Близко наблюдал жизнь Сергея Львовича Пушкина в Петербурге в этот период уже упоминаемый нами приятель поэта — И. П. Липранди. Его рассказ о последних годах жизни С. Л. Пушкина заслуживает внимания, — в 1839 году С. Л. Пушкин жил в той же гостинице Демута, в которой останавливался и Липранди. «Об Александре Сергеевиче… старик, сильно уже оглохший и страдавший одышкой, говорил со слезами на глазах, — записывает в своих воспоминаниях Иван Петрович. — Он пригласил меня на другой день в 6 часов вечера к себе: это был день, в который привозят к нему внучек». Липранди увидел у него баронессу Е. Н. Вревскую, Екатерину Ермолаевну Керн (дочь Анны Петровны Керн), а также маленьких дочерей Пушкина, осаждавших, «с улыбкой подмигивая одна другой, своего деда… я находил в них тип отца», — отмечает Липранди.

С 1840 года Сергей Львович поселился в Петербурге на Английской набережной. Глухота его усиливалась, а «астма дошла до такой степени, — рассказывает Липранди, — что в другой комнате слышно было тяжелое его дыхание; дети мои прозвали его самоваром. Несмотря на это, он одевался всегда изысканно и любил преимущественно говорить отборным старинным французским слогом, рассказывая бездну анекдотов, путая и время и лиц». В последнее время, по словам И. П. Липранди, о старшем сыне он говорил как о «великом поэте», а о Льве Сергеевиче — как об «одаренном необыкновенною силою души».

Летом 1841 года в Михайловском отца Пушкина зарисовала приемная дочь тетки сестер Гончаровых, С. И. Загряжской-де Местр, — Наталья Ивановна Фризенгоф.
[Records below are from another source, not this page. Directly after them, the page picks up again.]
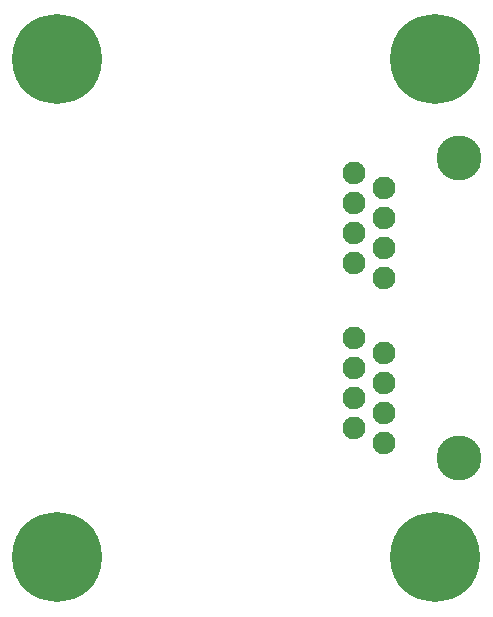
<source format=gbr>
G04 start of page 7 for group -4062 idx -4062 *
G04 Title: (unknown), soldermask *
G04 Creator: pcb 4.0.2 *
G04 CreationDate: Thu Jul  2 20:29:10 2020 UTC *
G04 For: ndholmes *
G04 Format: Gerber/RS-274X *
G04 PCB-Dimensions (mil): 3600.00 2000.00 *
G04 PCB-Coordinate-Origin: lower left *
%MOIN*%
%FSLAX25Y25*%
%LNBOTTOMMASK*%
%ADD45C,0.1500*%
%ADD44C,0.0760*%
%ADD43C,0.2997*%
G54D43*X143000Y17000D03*
X17000D03*
G54D44*X126000Y55000D03*
X116000Y60000D03*
X126000Y65000D03*
G54D45*X151000Y50000D03*
G54D43*X143000Y183000D03*
X17000D03*
G54D44*X116000Y70000D03*
X126000Y75000D03*
X116000Y80000D03*
Y90000D03*
Y115000D03*
Y125000D03*
Y135000D03*
Y145000D03*
X126000Y85000D03*
Y110000D03*
Y120000D03*
Y130000D03*
Y140000D03*
G54D45*X151000Y150000D03*
M02*

</source>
Этот рисунок сохранился в альбоме Н. Н. Пушкиной вместе с другими портретными зарисовками художницы-любительницы. В это время вдова поэта с детьми и сестрой, А. Н. Гончаровой, приехала в только что выкупленное для нее опекой, учрежденной после смерти мужа, родовое имение Ганнибалов — Пушкиных. Сергей Львович гостил у невестки и часто посещал соседнее Тригорское, принадлежавшее его старинной приятельнице Прасковье Александровне Осиповой. После одной из таких прогулок, очевидно, и зарисовала Н. И. Фризенгоф старика Пушкина. Он сидит в несколько напряженной позе в кресле и держит на коленях шляпу. Сергей Львович тщательно одет и причесан. И хотя крючковатый нос, отвисшая губа и морщины говорят о старости, он старается держаться прямо и казаться моложе своих лет. Рисунок реалистичен, хотя отчасти шаржирован. Художница подписала его первыми буквами своего имени и фамилии «N. F.» (Наталья Фризенгоф) и датировала 5 августа. Карандашный портрет работы Н. И. Фризенгоф — последнее известное нам изображение отца поэта.

Сергей Львович Пушкин умер 29 июля 1848 года, семидесяти восьми лет, и похоронен рядом с женой и сыном на холме Святогорского монастыря, расположенного неподалеку от Михайловского.